After configuring sparse vector, searches will automatically use sparse vector for hybrid search without any code changes.

from powermem import Memory, auto_config

# Load configuration (automatically loads from .env)
config = auto_config()
memory = Memory(config=config)

# Add memory (automatically generates sparse vector)
memory.add(
messages="Machine learning is a branch of artificial intelligence, I love machine learning",
user_id="user123"
)

# Search (automatically uses sparse vector for hybrid search)
results = memory.search(
query="AI technology",
user_id="user123",
limit=10
)

Search Weight Configuration

Search combines three methods: vector search, full-text search, and sparse vector search.

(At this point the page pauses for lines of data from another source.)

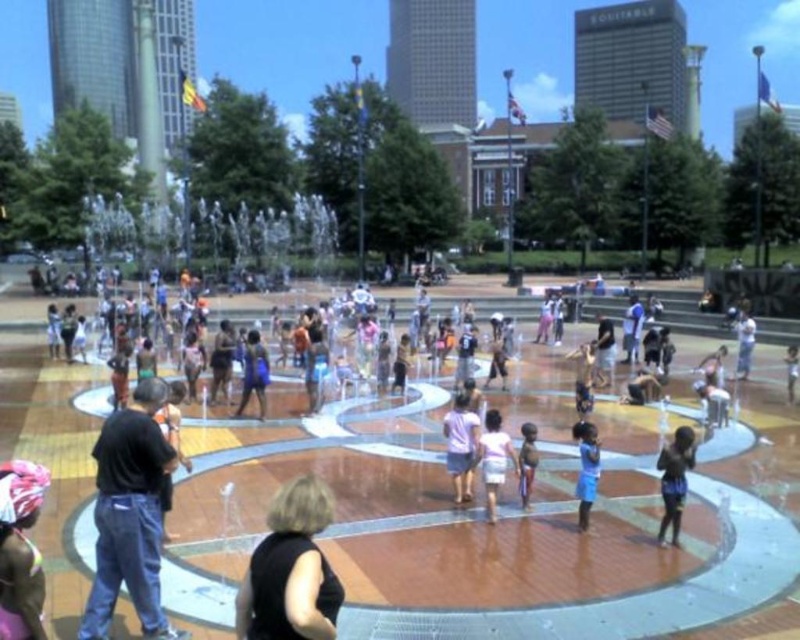
Who is higher up, light blue denim shorts at center or blue fabric shirt at center?

blue fabric shirt at center is higher up.

Is light blue denim shorts at center to the left of blue fabric shirt at center from the viewer's perspective?

In fact, light blue denim shorts at center is to the right of blue fabric shirt at center.

This screenshot has height=640, width=800. In order to click on light blue denim shorts at center in this screenshot , I will do `click(494, 458)`.

Can you confirm if matte pink headscarf at lower left is taller than light brown wooden stick at center?

Indeed, matte pink headscarf at lower left has a greater height compared to light brown wooden stick at center.

Between point (2, 502) and point (521, 467), which one is positioned in front?

Point (2, 502) is more forward.

In order to click on matte pink headscarf at lower left in this screenshot , I will do `click(20, 550)`.

Is light brown wooden stick at center bigger than light blue jersey at center?

Actually, light brown wooden stick at center might be smaller than light blue jersey at center.

Is light brown wooden stick at center wider than light blue jersey at center?

No, light brown wooden stick at center is not wider than light blue jersey at center.

Is point (529, 468) positioned behind point (737, 326)?

No, (529, 468) is closer to viewer.

Find the location of a particular element. This screenshot has width=800, height=640. light brown wooden stick at center is located at coordinates (526, 461).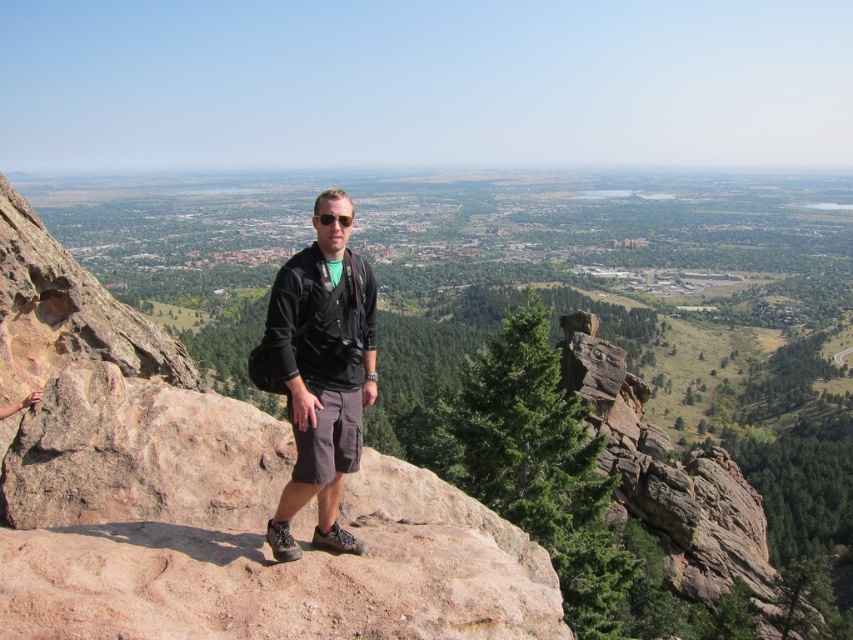
Question: Is black fabric jacket at center above matte black sunglasses at center?

Choices:
 (A) no
 (B) yes

Answer: (A)

Question: Does brown rough rock at center appear on the left side of matte black sunglasses at center?

Choices:
 (A) yes
 (B) no

Answer: (A)

Question: Does brown rough rock at center lie in front of black fabric jacket at center?

Choices:
 (A) yes
 (B) no

Answer: (A)

Question: Based on their relative distances, which object is farther from the black fabric jacket at center?

Choices:
 (A) matte black sunglasses at center
 (B) brown rough rock at center

Answer: (B)

Question: Which point is closer to the camera?

Choices:
 (A) black fabric jacket at center
 (B) matte black sunglasses at center
 (C) brown rough rock at center

Answer: (C)

Question: Which of the following is the farthest from the observer?

Choices:
 (A) (331, 218)
 (B) (103, 486)

Answer: (A)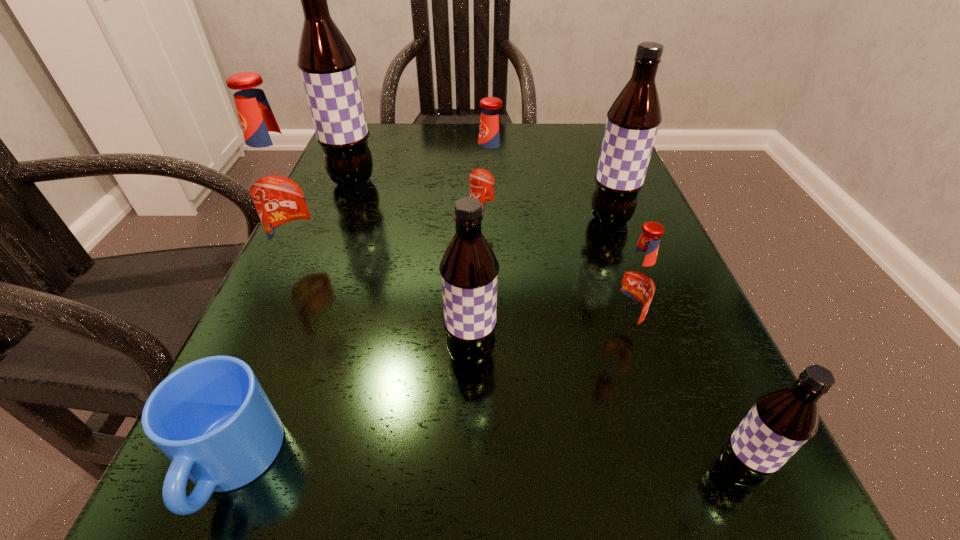
This screenshot has width=960, height=540. Find the location of `the farthest brown root beer`. the farthest brown root beer is located at coordinates (327, 65).

You are a GUI agent. You are given a task and a screenshot of the screen. Output one action in this format:
    pyautogui.click(x=<x>, y=<y>)
    Task: Click on the farthest root beer
    This screenshot has width=960, height=540.
    Given the screenshot: What is the action you would take?
    pyautogui.click(x=327, y=65)

This screenshot has height=540, width=960. Identify the location of the second biggest brown root beer. (633, 119).

Where is `the biggest red root beer`? Image resolution: width=960 pixels, height=540 pixels. the biggest red root beer is located at coordinates (280, 188).

You are a GUI agent. You are given a task and a screenshot of the screen. Output one action in this format:
    pyautogui.click(x=<x>, y=<y>)
    Task: Click on the fourth farthest object
    The image size is (960, 540).
    Given the screenshot: What is the action you would take?
    pyautogui.click(x=280, y=188)

Image resolution: width=960 pixels, height=540 pixels. What are the coordinates of `the farthest red root beer` in the screenshot? It's located at (490, 173).

Where is `the second red root beer from left to right`? This screenshot has height=540, width=960. the second red root beer from left to right is located at coordinates (490, 173).

This screenshot has height=540, width=960. What are the coordinates of `the second nearest brown root beer` in the screenshot? It's located at (469, 269).

This screenshot has height=540, width=960. I want to click on the third brown root beer from right to left, so click(469, 269).

This screenshot has width=960, height=540. Find the location of `the nearest red root beer`. the nearest red root beer is located at coordinates (635, 285).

You can adjust the influence of each search method by configuring weights:

  • vector_weight: Vector search weight (default 0.5)
  • fts_weight: Full-text search weight (default 0.5)
  • sparse_weight: Sparse vector search weight (default 0.25)

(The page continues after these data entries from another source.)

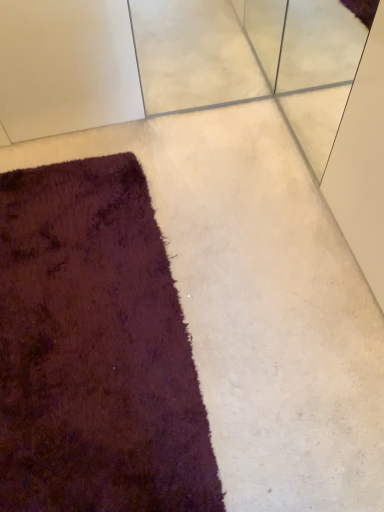
Question: Does white textured concrete at upper center appear on the left side of shaggy dark purple rug at lower left?

Choices:
 (A) yes
 (B) no

Answer: (B)

Question: From the image's perspective, is white textured concrete at upper center above shaggy dark purple rug at lower left?

Choices:
 (A) no
 (B) yes

Answer: (B)

Question: Is white textured concrete at upper center bigger than shaggy dark purple rug at lower left?

Choices:
 (A) no
 (B) yes

Answer: (A)

Question: Does white textured concrete at upper center contain shaggy dark purple rug at lower left?

Choices:
 (A) yes
 (B) no

Answer: (B)

Question: From the image's perspective, is white textured concrete at upper center located beneath shaggy dark purple rug at lower left?

Choices:
 (A) yes
 (B) no

Answer: (B)

Question: Does white textured concrete at upper center have a lesser height compared to shaggy dark purple rug at lower left?

Choices:
 (A) no
 (B) yes

Answer: (A)

Question: From the image's perspective, would you say shaggy dark purple rug at lower left is shown under white textured concrete at upper center?

Choices:
 (A) yes
 (B) no

Answer: (A)

Question: Does shaggy dark purple rug at lower left have a greater width compared to white textured concrete at upper center?

Choices:
 (A) yes
 (B) no

Answer: (A)

Question: Could you tell me if shaggy dark purple rug at lower left is facing white textured concrete at upper center?

Choices:
 (A) no
 (B) yes

Answer: (A)

Question: Is shaggy dark purple rug at lower left bigger than white textured concrete at upper center?

Choices:
 (A) yes
 (B) no

Answer: (A)

Question: Is shaggy dark purple rug at lower left positioned with its back to white textured concrete at upper center?

Choices:
 (A) no
 (B) yes

Answer: (A)

Question: Does shaggy dark purple rug at lower left appear on the right side of white textured concrete at upper center?

Choices:
 (A) no
 (B) yes

Answer: (A)

Question: In the image, is white textured concrete at upper center on the left side or the right side of shaggy dark purple rug at lower left?

Choices:
 (A) left
 (B) right

Answer: (B)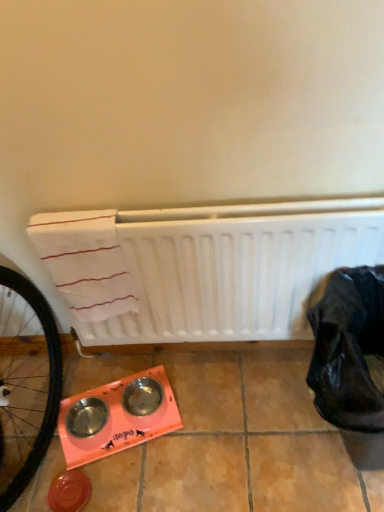
Question: Considering the relative sizes of white matte radiator at center and black fabric bag at lower right in the image provided, is white matte radiator at center taller than black fabric bag at lower right?

Choices:
 (A) no
 (B) yes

Schema Upgrade and Data Migration

If you already have a table without sparse vector support, you need to upgrade the schema and optionally migrate historical data.

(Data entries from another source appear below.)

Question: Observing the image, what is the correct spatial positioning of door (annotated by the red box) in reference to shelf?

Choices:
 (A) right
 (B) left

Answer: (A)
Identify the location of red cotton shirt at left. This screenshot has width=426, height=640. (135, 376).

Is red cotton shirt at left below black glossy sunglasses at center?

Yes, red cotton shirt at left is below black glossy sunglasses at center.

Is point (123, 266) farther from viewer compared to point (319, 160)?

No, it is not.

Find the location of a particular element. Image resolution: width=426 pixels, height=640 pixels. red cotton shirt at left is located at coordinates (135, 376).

For detailed instructions on upgrading existing tables and migrating historical data, please refer to:

Sparse Vector Migration Guide

The migration guide covers:

  • Schema upgrade steps
  • Migration parameters and options
  • Progress monitoring
  • Verification methods
  • Rollback procedures

Complete Usage Workflow

If creating a new table, simply enable sparse vector in the configuration:

from powermem import Memory, auto_config

config = auto_config() # Ensure include_sparse=True in configuration
memory = Memory(config=config)

# Add memory (automatically generates sparse vector)
memory.add(messages="memory content", user_id="user123")

# Search (automatically uses sparse vector)
results = memory.search(query="query content", user_id="user123")

Existing Table Upgrade

If upgrading an existing table, please refer to the Sparse Vector Migration Guide for detailed instructions.